**WORK TO BE COMPLETED**
All of the data below should come back exactly as written, minus its images.

**Hardware design source data**
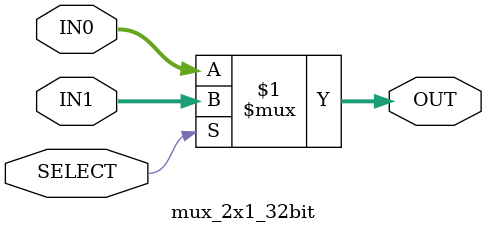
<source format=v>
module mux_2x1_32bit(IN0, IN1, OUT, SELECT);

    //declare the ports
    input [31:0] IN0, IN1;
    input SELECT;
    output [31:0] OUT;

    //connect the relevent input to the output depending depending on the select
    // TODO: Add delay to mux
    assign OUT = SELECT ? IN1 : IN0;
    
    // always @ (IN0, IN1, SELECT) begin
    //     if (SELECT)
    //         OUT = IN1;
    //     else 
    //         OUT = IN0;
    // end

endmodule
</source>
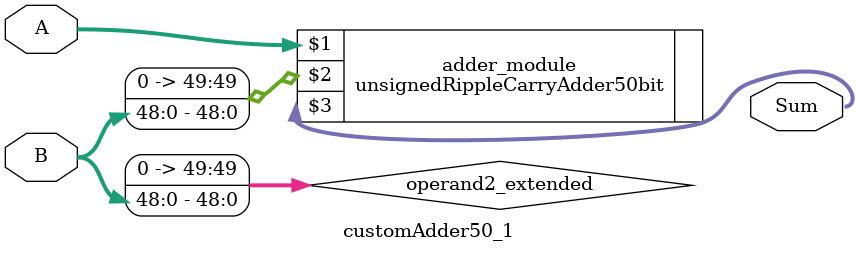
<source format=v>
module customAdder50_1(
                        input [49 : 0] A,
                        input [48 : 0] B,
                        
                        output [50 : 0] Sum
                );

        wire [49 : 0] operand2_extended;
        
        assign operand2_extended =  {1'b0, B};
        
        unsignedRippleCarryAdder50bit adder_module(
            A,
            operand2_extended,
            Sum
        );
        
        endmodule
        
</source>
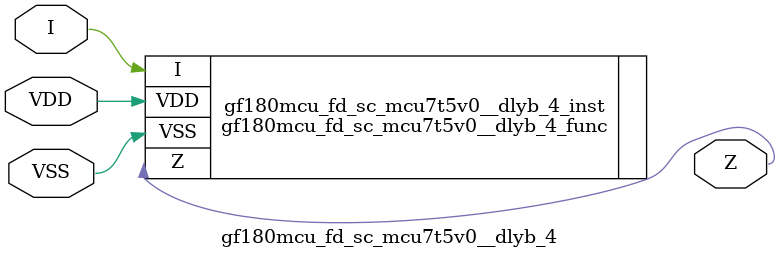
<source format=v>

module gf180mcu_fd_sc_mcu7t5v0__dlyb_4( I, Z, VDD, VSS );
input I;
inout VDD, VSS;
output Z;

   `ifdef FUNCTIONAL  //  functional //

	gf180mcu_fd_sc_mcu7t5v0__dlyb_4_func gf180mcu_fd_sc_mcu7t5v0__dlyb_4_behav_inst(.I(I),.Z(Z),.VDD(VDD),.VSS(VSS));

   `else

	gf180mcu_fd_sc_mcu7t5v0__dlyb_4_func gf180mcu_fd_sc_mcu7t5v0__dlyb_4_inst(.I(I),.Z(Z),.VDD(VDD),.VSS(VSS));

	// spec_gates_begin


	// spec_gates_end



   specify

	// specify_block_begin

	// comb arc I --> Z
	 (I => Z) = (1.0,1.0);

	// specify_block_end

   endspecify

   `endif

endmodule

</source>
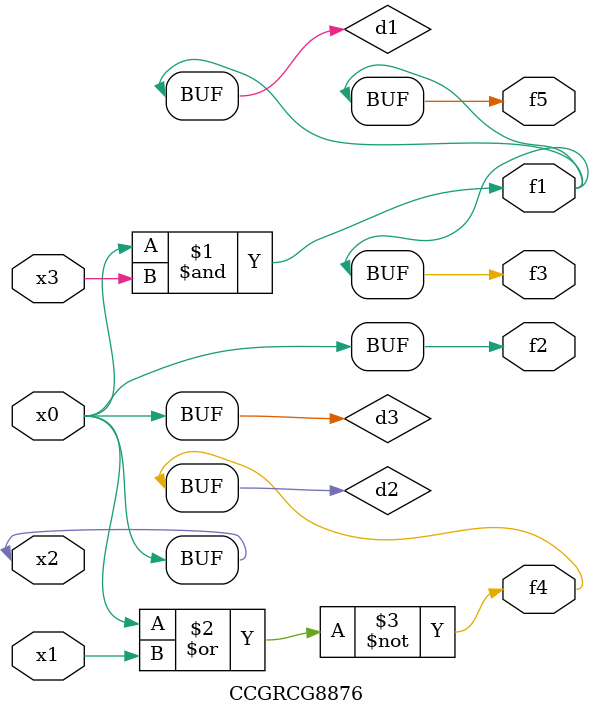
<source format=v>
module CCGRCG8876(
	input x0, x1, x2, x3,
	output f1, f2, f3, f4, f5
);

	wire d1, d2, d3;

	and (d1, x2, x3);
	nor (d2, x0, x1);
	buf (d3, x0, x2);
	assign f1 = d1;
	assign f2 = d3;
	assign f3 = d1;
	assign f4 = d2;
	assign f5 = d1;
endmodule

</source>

**TASK RESPONSE**
<source format=v>
module mux_2x1_32bit(IN0, IN1, OUT, SELECT);

    //declare the ports
    input [31:0] IN0, IN1;
    input SELECT;
    output [31:0] OUT;

    //connect the relevent input to the output depending depending on the select
    // TODO: Add delay to mux
    assign OUT = SELECT ? IN1 : IN0;
    
    // always @ (IN0, IN1, SELECT) begin
    //     if (SELECT)
    //         OUT = IN1;
    //     else 
    //         OUT = IN0;
    // end

endmodule
</source>
<source format=v>
module customAdder50_1(
                        input [49 : 0] A,
                        input [48 : 0] B,
                        
                        output [50 : 0] Sum
                );

        wire [49 : 0] operand2_extended;
        
        assign operand2_extended =  {1'b0, B};
        
        unsignedRippleCarryAdder50bit adder_module(
            A,
            operand2_extended,
            Sum
        );
        
        endmodule
        
</source>
<source format=v>

module gf180mcu_fd_sc_mcu7t5v0__dlyb_4( I, Z, VDD, VSS );
input I;
inout VDD, VSS;
output Z;

   `ifdef FUNCTIONAL  //  functional //

	gf180mcu_fd_sc_mcu7t5v0__dlyb_4_func gf180mcu_fd_sc_mcu7t5v0__dlyb_4_behav_inst(.I(I),.Z(Z),.VDD(VDD),.VSS(VSS));

   `else

	gf180mcu_fd_sc_mcu7t5v0__dlyb_4_func gf180mcu_fd_sc_mcu7t5v0__dlyb_4_inst(.I(I),.Z(Z),.VDD(VDD),.VSS(VSS));

	// spec_gates_begin


	// spec_gates_end



   specify

	// specify_block_begin

	// comb arc I --> Z
	 (I => Z) = (1.0,1.0);

	// specify_block_end

   endspecify

   `endif

endmodule

</source>
<source format=v>
module CCGRCG8876(
	input x0, x1, x2, x3,
	output f1, f2, f3, f4, f5
);

	wire d1, d2, d3;

	and (d1, x2, x3);
	nor (d2, x0, x1);
	buf (d3, x0, x2);
	assign f1 = d1;
	assign f2 = d3;
	assign f3 = d1;
	assign f4 = d2;
	assign f5 = d1;
endmodule

</source>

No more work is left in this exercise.